Durante a sessão de treinos pré-jogo de sábado sob as luzes, Chakravarty estava ausente e Kuldeep Yadav teve uma sessão prolongada de boliche.
Partidas de Powerplay
O poder de fogo da Nova Zelândia está no limite. Finn Allen e Tim Seifert derrotaram a África do Sul nas semifinais, que parecia ser o melhor time do torneio. Estará a Índia disposta a colocar o seu atacante Jasprit Bumrah em primeiro plano para combater a sua ameaça? Eles só serão capazes de fazer isso se estiverem confiantes de que confiam em seus spinners para controlar os saldos intermediários.
Semelhante à Nova Zelândia, o Powerplay da Índia dominará as discussões pré-jogo para ambas as equipes. A ordem superior indiana não tem sido a mais frouxa contra a rotação. Principalmente Abhishek, principalmente contra o off-spin. Cole McConchie, o jogador de Canterbury de 34 anos que não recebeu um SOS até um mês atrás, jogará a maior partida de sua vida e provavelmente terá a tarefa de dar os primeiros passos.
Surya e herança
Com tudo isso, Surya tem a chance de moldar seu legado como capitão. Ele foi um dos onze jogadores que ficaram surpresos com a derrota na final de 2023. Ele ajudou a Índia a tirar a vitória das garras da derrota com uma interceptação na linha de fronteira na final contra a África do Sul, em Barbados, em 2024.
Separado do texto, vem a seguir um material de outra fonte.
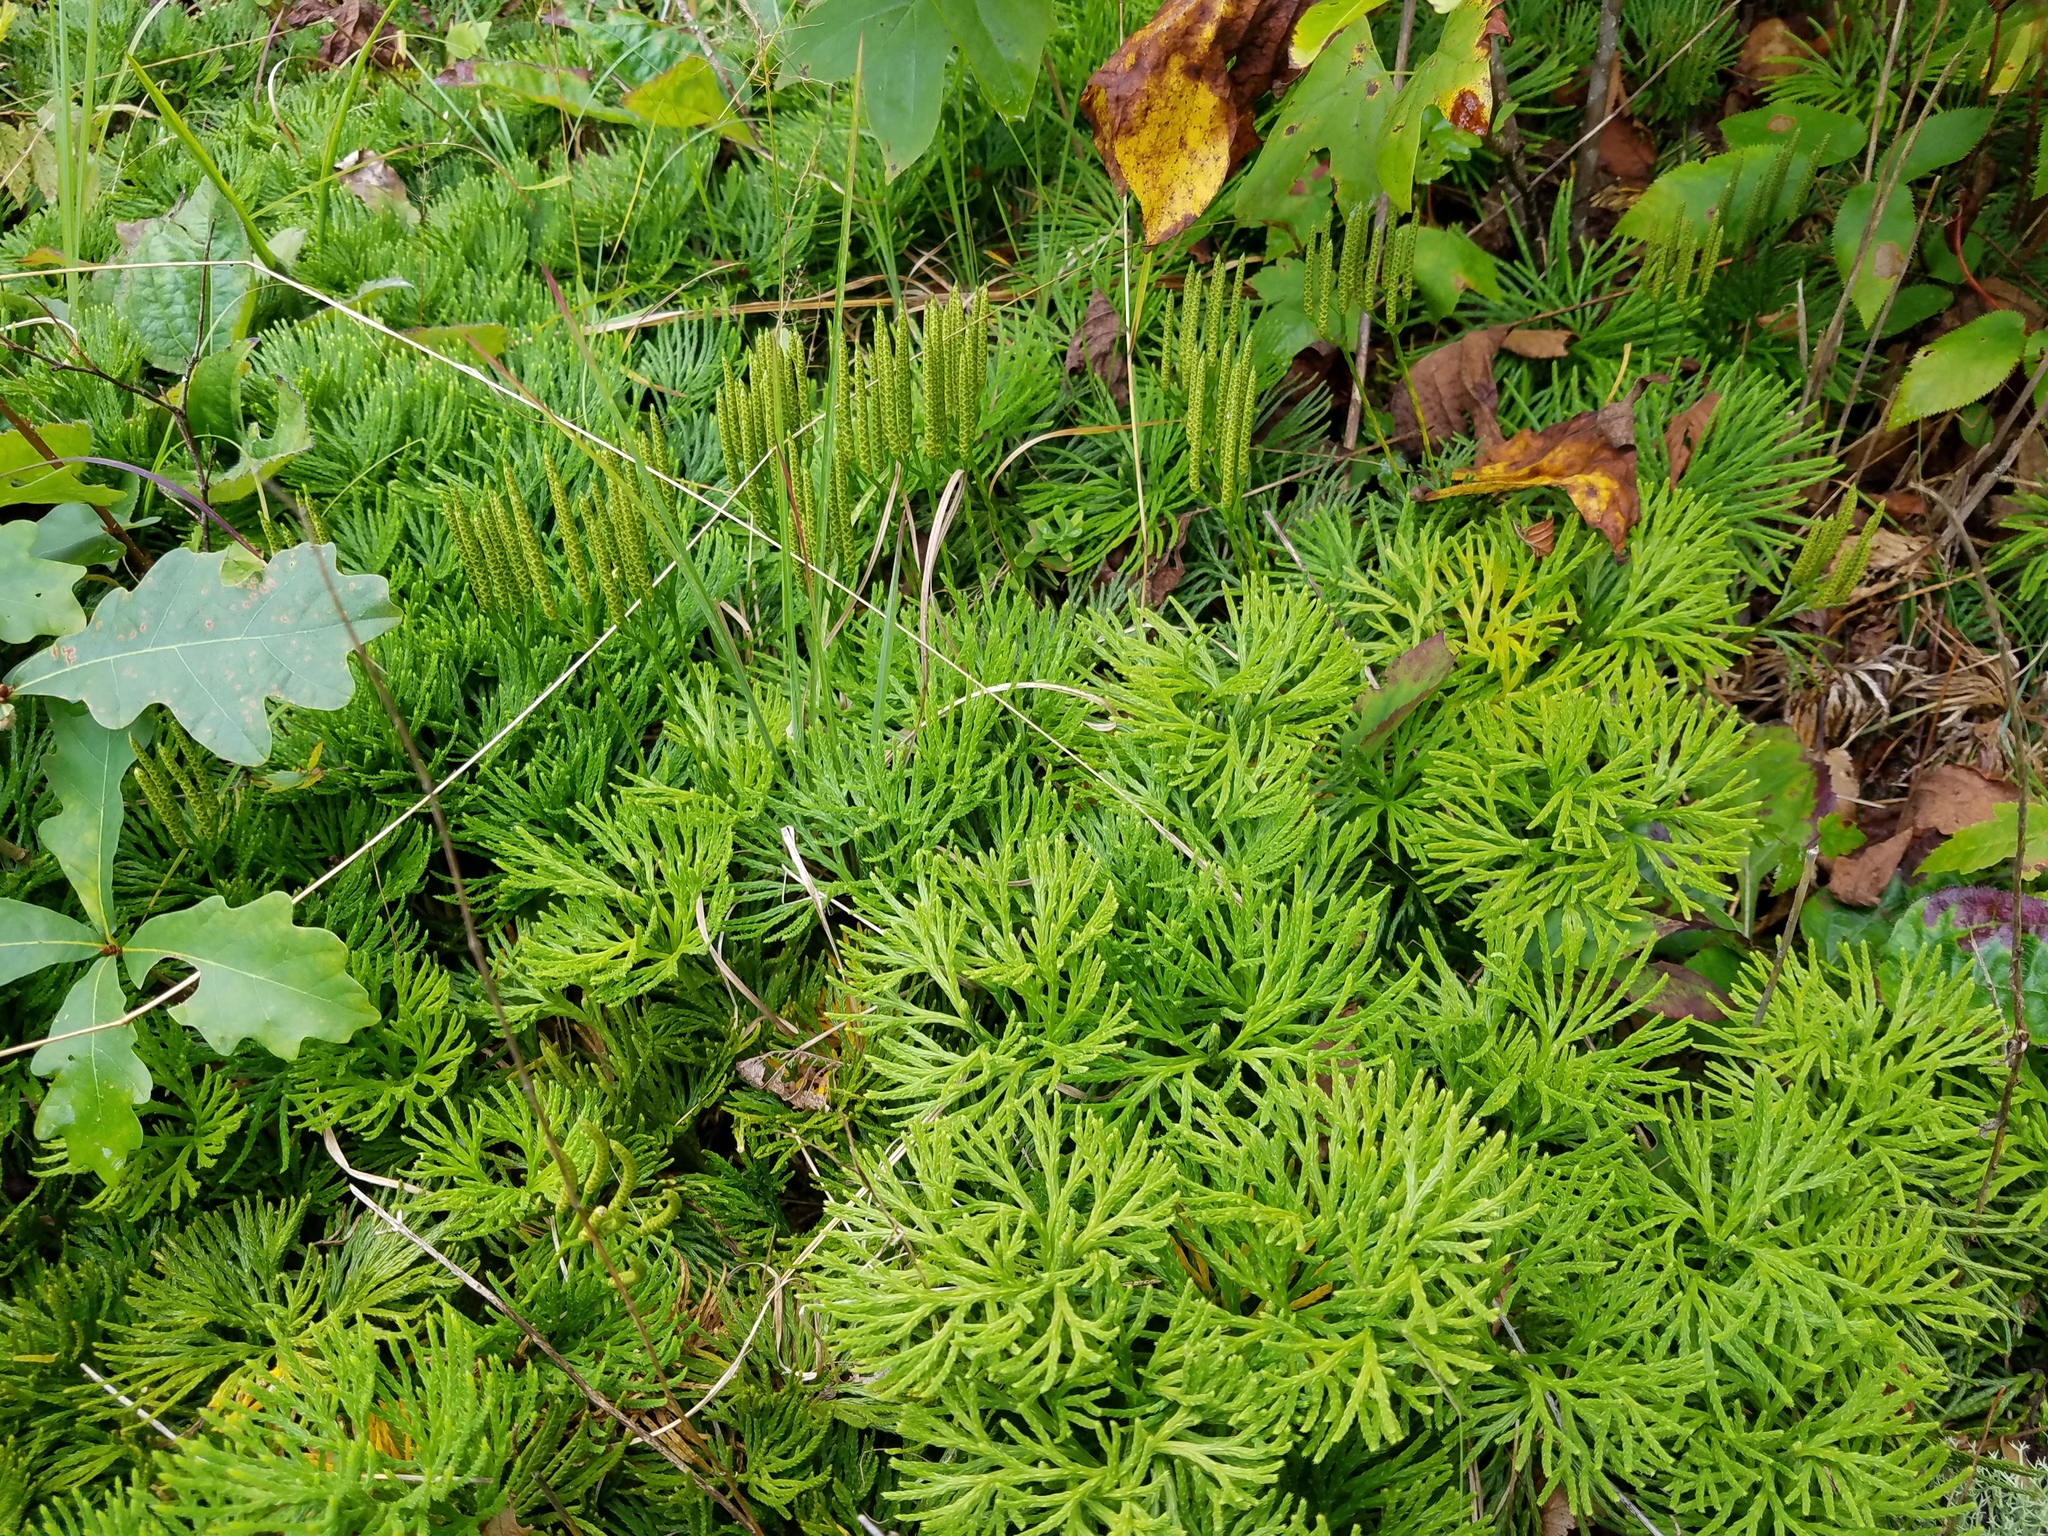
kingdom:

“Estes são os meus sapatos, mas os passos dele”, disse Surya sobre seguir o estilo de liderança de Rohit Sharma. “Tenho tentado implementar coisas assim com algumas reflexões. Está indo bem. Espero que continue assim por muitos mais anos. Estamos nos preparando muito bem para esta fase. Começamos há dois anos. Espero jogar um bom críquete. Seja corajoso em situações difíceis.”